US elections, market gains, and the case for diversification

26 December 2024
Podcasts

1. With just a few weeks to go before the end of the year, global stock markets are about to close a very strong year. Is this pure speculation or are there fundamentals supporting this performance?

Bernard Aybran: Stock markets can move both for fundamental reasons or on a more “speculative” basis. What is usually described as “fundamental reasons” for markets to perform is mostly based on the corporate earnings growth. So far this year, on average, the companies listed worldwide have grown their earnings are are still expected to grow them for the next few quarters. Hence, there is a fundamental reason why markets are higher today than they were at the beginning of the year.

On top of this, there is also a “speculative” basis for the market performance this year: while the companies listed worldide grew their earnings by more than 6% year to date, the stock prices increased by more than 15%. In other words, investors are now ready to pay more for every dollar or euro of earnings than they were entering the year. This behaviour is mainly based on good perspective for the future earnings.

 

2. While major stock markets were already on a good trend before November, the US elections boosted them some more. Should it change the portfolio positionning?

BA: Portfolio turnover is, in many cases, detrimental to the performance as it means transaction costs and it increases the risk of buying high and selling low, often driven by emotions.
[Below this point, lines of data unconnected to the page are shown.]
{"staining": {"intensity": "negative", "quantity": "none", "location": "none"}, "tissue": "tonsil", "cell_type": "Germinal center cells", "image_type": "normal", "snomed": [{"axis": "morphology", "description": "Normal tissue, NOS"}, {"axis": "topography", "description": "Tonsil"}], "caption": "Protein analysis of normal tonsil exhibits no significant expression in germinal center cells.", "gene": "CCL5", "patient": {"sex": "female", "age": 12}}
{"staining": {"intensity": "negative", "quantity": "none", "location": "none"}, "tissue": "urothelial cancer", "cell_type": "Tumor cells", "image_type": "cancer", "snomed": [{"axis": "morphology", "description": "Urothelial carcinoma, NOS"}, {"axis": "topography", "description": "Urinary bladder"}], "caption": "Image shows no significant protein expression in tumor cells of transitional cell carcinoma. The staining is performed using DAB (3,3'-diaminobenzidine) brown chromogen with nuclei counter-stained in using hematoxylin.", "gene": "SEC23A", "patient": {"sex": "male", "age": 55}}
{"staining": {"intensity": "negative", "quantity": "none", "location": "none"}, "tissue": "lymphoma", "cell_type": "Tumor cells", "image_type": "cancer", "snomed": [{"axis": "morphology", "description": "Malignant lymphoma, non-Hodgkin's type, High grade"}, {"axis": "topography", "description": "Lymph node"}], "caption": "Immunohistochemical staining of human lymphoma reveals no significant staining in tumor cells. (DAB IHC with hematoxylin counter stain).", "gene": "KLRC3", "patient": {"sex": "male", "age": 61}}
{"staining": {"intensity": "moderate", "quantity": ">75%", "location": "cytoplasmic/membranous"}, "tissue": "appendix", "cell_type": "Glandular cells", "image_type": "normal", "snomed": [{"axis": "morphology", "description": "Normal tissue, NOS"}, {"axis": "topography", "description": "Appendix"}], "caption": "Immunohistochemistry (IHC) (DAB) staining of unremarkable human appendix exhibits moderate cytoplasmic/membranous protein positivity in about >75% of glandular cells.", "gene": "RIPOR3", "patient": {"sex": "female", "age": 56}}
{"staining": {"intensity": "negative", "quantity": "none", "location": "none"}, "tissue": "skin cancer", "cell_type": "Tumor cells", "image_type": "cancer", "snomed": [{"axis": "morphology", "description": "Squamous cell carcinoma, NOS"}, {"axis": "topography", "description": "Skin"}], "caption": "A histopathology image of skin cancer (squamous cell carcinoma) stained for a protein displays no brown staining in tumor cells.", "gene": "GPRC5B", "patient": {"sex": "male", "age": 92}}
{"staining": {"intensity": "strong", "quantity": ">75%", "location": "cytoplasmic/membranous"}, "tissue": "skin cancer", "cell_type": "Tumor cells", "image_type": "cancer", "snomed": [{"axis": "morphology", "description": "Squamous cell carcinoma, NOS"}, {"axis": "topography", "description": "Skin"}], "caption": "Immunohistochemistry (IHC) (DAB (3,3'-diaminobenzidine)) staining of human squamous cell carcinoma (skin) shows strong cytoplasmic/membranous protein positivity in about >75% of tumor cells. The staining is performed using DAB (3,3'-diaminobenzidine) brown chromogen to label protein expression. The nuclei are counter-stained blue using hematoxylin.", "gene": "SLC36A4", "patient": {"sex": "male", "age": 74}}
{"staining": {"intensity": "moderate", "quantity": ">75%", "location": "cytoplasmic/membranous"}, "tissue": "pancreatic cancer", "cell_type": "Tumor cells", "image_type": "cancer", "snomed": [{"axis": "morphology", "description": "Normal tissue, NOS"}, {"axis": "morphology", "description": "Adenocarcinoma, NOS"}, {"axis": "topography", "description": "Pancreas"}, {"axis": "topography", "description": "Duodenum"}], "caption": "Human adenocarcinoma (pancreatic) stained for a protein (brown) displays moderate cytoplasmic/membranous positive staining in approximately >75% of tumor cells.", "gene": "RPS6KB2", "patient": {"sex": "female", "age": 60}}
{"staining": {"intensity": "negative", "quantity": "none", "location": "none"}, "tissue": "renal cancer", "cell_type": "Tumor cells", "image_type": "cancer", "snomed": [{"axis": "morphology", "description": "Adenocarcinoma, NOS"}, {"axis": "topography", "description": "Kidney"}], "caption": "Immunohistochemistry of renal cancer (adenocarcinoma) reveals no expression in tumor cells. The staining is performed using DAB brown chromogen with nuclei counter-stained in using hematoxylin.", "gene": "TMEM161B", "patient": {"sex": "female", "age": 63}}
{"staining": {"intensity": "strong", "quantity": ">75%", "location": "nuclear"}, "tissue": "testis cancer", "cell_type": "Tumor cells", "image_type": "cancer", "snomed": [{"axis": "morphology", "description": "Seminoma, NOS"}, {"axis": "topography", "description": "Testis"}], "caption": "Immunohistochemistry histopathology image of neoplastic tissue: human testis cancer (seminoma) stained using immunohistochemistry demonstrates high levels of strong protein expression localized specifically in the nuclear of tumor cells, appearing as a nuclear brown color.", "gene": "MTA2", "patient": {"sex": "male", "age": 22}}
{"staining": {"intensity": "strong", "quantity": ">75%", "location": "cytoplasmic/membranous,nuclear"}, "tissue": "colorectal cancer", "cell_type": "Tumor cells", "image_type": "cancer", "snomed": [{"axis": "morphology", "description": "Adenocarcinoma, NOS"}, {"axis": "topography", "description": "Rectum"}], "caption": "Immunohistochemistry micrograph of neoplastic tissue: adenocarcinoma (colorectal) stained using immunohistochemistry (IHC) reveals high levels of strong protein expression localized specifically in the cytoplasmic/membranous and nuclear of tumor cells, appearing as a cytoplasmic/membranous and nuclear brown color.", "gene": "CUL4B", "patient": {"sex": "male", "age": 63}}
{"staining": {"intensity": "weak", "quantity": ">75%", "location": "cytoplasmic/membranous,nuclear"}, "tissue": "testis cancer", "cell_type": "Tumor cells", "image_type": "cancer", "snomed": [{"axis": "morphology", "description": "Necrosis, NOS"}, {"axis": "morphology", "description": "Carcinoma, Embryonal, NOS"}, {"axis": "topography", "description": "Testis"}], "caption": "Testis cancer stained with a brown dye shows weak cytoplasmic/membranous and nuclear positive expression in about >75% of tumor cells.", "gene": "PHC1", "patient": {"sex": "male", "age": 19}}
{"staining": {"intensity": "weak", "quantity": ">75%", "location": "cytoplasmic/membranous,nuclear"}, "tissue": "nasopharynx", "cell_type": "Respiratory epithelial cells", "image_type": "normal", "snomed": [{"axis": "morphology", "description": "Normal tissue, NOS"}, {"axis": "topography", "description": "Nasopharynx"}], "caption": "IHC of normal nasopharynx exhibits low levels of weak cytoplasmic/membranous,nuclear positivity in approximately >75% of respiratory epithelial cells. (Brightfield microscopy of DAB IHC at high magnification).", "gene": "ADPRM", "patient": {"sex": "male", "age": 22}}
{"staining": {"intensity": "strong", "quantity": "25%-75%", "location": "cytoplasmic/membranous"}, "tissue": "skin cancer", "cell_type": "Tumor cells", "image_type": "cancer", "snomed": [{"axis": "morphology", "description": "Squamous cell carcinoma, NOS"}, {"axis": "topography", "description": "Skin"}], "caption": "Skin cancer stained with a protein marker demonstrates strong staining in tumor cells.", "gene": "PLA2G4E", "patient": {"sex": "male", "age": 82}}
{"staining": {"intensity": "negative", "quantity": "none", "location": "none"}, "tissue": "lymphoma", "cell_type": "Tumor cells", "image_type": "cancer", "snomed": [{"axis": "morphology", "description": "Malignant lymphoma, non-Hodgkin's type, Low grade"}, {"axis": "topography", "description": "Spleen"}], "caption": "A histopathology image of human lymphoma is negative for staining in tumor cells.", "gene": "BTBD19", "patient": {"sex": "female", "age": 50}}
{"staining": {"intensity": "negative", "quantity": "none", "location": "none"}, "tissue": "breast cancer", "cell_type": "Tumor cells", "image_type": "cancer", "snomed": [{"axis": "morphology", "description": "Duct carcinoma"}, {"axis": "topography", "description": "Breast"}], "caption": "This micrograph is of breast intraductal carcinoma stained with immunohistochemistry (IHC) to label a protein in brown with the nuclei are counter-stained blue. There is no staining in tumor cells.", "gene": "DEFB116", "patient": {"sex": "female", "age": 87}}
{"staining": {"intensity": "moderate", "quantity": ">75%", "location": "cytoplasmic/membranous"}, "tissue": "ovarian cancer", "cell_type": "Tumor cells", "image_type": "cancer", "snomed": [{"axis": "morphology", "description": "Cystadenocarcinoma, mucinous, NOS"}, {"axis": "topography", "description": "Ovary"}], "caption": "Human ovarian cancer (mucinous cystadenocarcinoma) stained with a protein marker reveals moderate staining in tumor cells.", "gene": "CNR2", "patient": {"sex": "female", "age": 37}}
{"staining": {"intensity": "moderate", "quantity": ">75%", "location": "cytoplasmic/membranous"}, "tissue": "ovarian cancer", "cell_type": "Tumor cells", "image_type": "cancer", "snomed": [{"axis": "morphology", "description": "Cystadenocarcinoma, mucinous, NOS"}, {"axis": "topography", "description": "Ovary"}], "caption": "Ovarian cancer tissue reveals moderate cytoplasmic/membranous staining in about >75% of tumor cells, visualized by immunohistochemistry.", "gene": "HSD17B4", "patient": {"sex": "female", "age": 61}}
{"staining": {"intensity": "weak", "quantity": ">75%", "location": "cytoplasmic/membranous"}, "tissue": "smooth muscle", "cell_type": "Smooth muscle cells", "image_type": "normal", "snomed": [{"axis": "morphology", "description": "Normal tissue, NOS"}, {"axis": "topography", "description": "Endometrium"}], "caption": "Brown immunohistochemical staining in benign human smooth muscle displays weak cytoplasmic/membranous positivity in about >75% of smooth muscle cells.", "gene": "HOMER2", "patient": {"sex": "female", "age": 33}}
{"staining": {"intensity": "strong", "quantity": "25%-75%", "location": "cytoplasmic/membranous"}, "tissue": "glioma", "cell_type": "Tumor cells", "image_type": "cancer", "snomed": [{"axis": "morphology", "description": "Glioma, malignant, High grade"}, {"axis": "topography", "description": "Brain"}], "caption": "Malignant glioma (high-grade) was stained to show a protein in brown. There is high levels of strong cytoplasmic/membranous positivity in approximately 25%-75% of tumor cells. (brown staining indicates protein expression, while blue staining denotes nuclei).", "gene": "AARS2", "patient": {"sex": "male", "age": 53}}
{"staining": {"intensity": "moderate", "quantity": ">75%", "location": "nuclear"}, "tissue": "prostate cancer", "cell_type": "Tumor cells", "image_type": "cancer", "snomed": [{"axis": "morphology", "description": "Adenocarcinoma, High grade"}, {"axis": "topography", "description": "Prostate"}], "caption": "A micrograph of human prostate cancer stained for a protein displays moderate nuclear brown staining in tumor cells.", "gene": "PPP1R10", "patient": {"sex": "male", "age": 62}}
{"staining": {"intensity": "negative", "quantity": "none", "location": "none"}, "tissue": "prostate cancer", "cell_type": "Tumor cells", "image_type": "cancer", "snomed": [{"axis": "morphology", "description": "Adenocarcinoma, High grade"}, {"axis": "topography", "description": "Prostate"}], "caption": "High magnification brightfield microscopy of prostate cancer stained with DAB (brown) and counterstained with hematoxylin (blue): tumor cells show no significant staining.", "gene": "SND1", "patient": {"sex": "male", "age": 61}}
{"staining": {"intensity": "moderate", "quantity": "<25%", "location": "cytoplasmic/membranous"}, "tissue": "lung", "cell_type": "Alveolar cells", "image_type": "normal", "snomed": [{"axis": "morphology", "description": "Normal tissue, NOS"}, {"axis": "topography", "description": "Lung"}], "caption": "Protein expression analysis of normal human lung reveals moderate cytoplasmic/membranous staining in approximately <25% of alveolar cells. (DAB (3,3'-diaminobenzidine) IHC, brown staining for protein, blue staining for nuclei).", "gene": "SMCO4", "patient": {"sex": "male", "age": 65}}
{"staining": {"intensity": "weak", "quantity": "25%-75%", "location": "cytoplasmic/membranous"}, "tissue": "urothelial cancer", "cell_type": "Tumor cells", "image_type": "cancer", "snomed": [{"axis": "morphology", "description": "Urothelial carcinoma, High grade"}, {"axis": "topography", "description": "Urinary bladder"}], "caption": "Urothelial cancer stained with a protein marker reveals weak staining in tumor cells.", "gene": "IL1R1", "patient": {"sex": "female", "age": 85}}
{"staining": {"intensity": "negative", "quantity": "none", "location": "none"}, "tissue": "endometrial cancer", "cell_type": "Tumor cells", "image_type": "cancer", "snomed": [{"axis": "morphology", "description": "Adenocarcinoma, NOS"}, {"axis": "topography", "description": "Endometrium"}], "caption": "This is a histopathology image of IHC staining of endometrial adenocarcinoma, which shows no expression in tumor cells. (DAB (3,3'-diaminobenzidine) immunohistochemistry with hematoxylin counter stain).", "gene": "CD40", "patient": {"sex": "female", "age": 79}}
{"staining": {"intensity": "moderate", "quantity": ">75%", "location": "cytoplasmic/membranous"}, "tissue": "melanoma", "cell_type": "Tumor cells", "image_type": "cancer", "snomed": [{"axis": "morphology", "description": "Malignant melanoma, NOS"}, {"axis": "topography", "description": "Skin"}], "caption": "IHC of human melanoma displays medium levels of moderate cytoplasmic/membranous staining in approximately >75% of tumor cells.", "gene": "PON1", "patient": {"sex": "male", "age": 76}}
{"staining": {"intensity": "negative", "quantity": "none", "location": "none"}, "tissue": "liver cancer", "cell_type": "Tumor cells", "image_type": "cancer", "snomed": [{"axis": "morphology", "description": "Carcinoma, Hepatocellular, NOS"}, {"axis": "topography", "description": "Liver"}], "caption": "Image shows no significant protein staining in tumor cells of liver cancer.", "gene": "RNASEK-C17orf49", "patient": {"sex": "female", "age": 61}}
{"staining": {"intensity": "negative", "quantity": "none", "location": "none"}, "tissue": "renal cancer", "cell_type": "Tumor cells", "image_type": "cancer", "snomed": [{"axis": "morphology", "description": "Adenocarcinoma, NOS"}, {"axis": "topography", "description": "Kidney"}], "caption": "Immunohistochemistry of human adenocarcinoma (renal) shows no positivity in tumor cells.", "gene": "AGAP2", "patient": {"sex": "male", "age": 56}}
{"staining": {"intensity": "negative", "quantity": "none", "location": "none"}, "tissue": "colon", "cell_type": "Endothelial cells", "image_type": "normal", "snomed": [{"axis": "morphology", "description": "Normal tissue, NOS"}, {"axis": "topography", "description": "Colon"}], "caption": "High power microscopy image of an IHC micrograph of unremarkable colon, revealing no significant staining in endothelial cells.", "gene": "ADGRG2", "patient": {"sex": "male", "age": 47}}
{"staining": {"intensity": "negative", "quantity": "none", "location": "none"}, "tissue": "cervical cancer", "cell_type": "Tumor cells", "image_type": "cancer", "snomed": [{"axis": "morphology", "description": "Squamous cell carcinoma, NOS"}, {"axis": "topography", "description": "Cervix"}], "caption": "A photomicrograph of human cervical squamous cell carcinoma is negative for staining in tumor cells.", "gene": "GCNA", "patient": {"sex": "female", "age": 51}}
Still, when needed, and after a thorough review of the investment rationale, it sometimes makes sense to re-position the portfolios when market conditions change. And it’s likely the outcome of the latest US elections did change meaningfully the investment landscape. Even more than before, US stocks are expected to enjoy stronger tailwinds than their foreign counterparts. Outside the US equity markets, it’s likely the future economic policy will bring inflationary pressures back on the table in the United States, hence pushing long term interest rates higher while stopping the rate cuts by the Federal Reserve.

 

3. Over this backdrop, should European investors focus solely on US-listed stocks or is there still a point diversifying their investments?

BA: Stock markets have been highly polarised over the past few years, with just a handful of stocks making up for the majority of the total market performance. US-listed stocks have been leading for years now and their outperformance has been growing up to extreme levels this year. Still, from a pure risk-return standpoint, it is sensible to diversify portfolios, not only on a regional basis but also on different asset classes: there is value to be found in fixed income and commodities, when carefuly selected. Besides, private assets can bring a meaningful value added to a portfolio of liquid, listed securities. The weight of each asset class has to be consistent with each investor profile, knowledge and risk apetite.

In this context, it makes plenty of sense to seek advice from an investment professional.